§ **Work task**:
Find every line in the material that contains the string "раствора", matching case exactly, and copy each of those lines.

_____

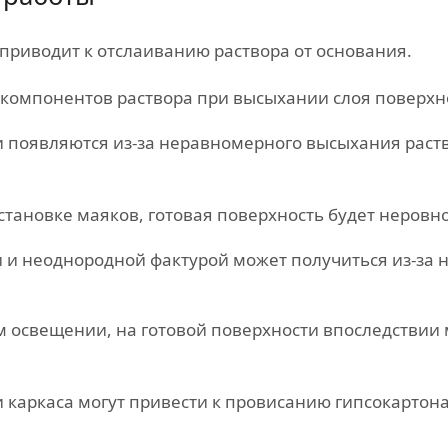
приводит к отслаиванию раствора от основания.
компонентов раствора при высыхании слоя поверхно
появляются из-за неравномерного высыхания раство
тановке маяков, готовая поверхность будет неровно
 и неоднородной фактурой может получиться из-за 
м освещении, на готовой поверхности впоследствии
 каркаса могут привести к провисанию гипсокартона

_____

§ **Reply**:
приводит к отслаиванию раствора от основания.
компонентов раствора при высыхании слоя поверхно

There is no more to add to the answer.